_What this exercise asks:_
**A.** List every person named in the mailing-list thread on R6 and S4 classes below.
**B.** In the mailing-list thread on R6 and S4 classes below, rewrite the paragraph beginning "API discoverability is a big problem" as a short bulleted list that keeps its main points.
**C.** Pick up the mailing-list thread on R6 and S4 classes below and write its continuation from the point where it stops.

_Provided text:_
|---|
[Bioc-devel] R6 class v.s. S4 class

Michael Lawrence lawrence.michael at gene.com
Fri Oct 20 05:32:40 CEST 2017


API discoverability is a big problem in languages with a functional syntax.
Namespaces are verbose, but they do provide for constrained autocompletion.
Prefixing all symbols with an abbreviation like "bt_" seems too adhoc to
me, but it is common practice. Explicitly querying for methods takes the
user out of the flow.

One could imagine an IDE showing available methods in the tooltip of
function symbols.

I guess an IDE could support autocompeting on  "(object)" or "(object,",
where <tab> would display generics with applicable methods and fill in the
name in front of the "(". Not very intuitive though.

By simplifying our APIs we make discoverability less of an issue, because
they are easily listed on cheat sheets and memorized.

I wonder if there are ideas to steal from Julia.

On Thu, Oct 19, 2017 at 7:36 PM, Martin Morgan <
martin.morgan at roswellpark.org> wrote:

> On 10/19/2017 09:24 PM, Charles Plessy wrote:
>
>> (Just sharing my thoughts as those days I am spending quite
>> some time preparing the upgrade of a Bioconductor package).
>>
>> Le Fri, Oct 20, 2017 at 12:50:48AM +0000, Ryan Thompson a écrit :
>>
>>>
>>> gene_client <- BioThingsClient("gene")
>>> query("CDK2", client=gene_client)
>>>
>>
>> In addition, since the piping operator (%>%) of dplyr and magrittr is
>> gaining traction, I would recommend to carefully consider which will be
>> the first argument of the function:
>>
>> With the client as first argument, one can then write things like:
>>
>>      gene_client %>% query("CDK2")  # similar to query(gene_client,
>> "CDK2")
>>
>
> The Bioconductor convention would use S4 objects with CamelCase
> constructors.
>
>   geneClient = BioThingsGeneClient()  ## or just GeneClient()
|---|
_Extracted records:_
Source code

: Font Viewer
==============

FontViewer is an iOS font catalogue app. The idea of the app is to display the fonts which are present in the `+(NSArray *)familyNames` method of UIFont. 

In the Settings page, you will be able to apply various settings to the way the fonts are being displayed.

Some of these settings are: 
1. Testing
|---|
_Answers for each item:_
**A.**
Michael Lawrence
Martin Morgan
Charles Plessy
Ryan Thompson

**B.**
- API discoverability is a big problem in languages with a functional syntax.
- Namespaces are verbose but allow constrained autocompletion.
- Prefixing all symbols with an abbreviation such as "bt_" is common practice, though the writer finds it too ad hoc.
- Explicitly querying for methods takes the user out of the flow.

**C.**
>
> I agree with enabling the use of pipe, and think the generic + methods
> should have signature where the first argument is the client rather than
> the pattern against which the query occurs. There is to some extent an
> argument for name-mangling in the generic (other knowledgeable people
> disagree) so that one is free to implement contracts unique to the package
> in question, and avoid conflicts with other generics with identical names
> in different packages ( AnnotationDbi::select() / dplyr::select()).
>
>   setGeneric(
>     "btQuery",
>     function(x, query, ...) standardGeneric("btQuery")
>   )
>
>   setMethod(
>     "btQuery", "GeneClient",
>     function(x, query)
>   {
>     ## implementation
>   })
>
>   btQuery(geneClient, "CDK2")  ## maybe btquery(...)
>
> Yes one could BioThings::query(), or semanticallyInformativeAlterntaiveToQuery(),
> but these seem cumbersome to me, and the first at least has rough edges
> (that of course should be fixed...), e.g.,
>
>   > methods(AnnotationHub::query)
>   Error in .S3methods(generic.function, class, parent.frame()) :
>     no function 'AnnotationHub::query' is visible
>
> I think Michael is arguing for something like plain-old-functions (and the
> original examples and problems of multiplying methods seemed somehow to be
> plain old functions rather than S4 generics and methods?)
>
>   geneQuery <- function(x, query) ...
>
> A down side is that one cannot discover programatically what one can do
> with a GeneClient object (if it were a method, one could ask for
> methods(class=class(geneClient))); as a developer one also needs to
> validate the incoming argument, which requires a certain but not
> unsurmountable discipline.
>
> Michael didn't mention it, but these slides of his are relevant
>
>
> https://bioconductor.org/help/course-materials/2017/BioC2017
> /DDay/BOF/usability.pdf
>
> One other lesson from the annotation world is to think carefully about the
> structure of the return, in particular thinking about 1:1 versus 1:many
> mappings between vector-valued 'pattern='. While it's tempting to return
> say a character vector or named list, probably one wants these days to take
> the lessons of tidy data and return a data.frame-like (e.g., DataFrame(),
> but maybe that's not 'necessary'; nothing wrong with a tibble, but a
> data.table is not likely necessary or particularly advised [because of the
> novel syntax and reference semantics]) object where the first column is the
> query and the second and subsequent columns the result of the query; one
> wants to pay particular attention to dealing with 1:0 and 1:many mappings
> in ways that do not confuse users; some use cases (e.g., adding annotations
> to the rowData() of SummarizedExperiment) are really facilitated by a 1:1
> mapping between query and response.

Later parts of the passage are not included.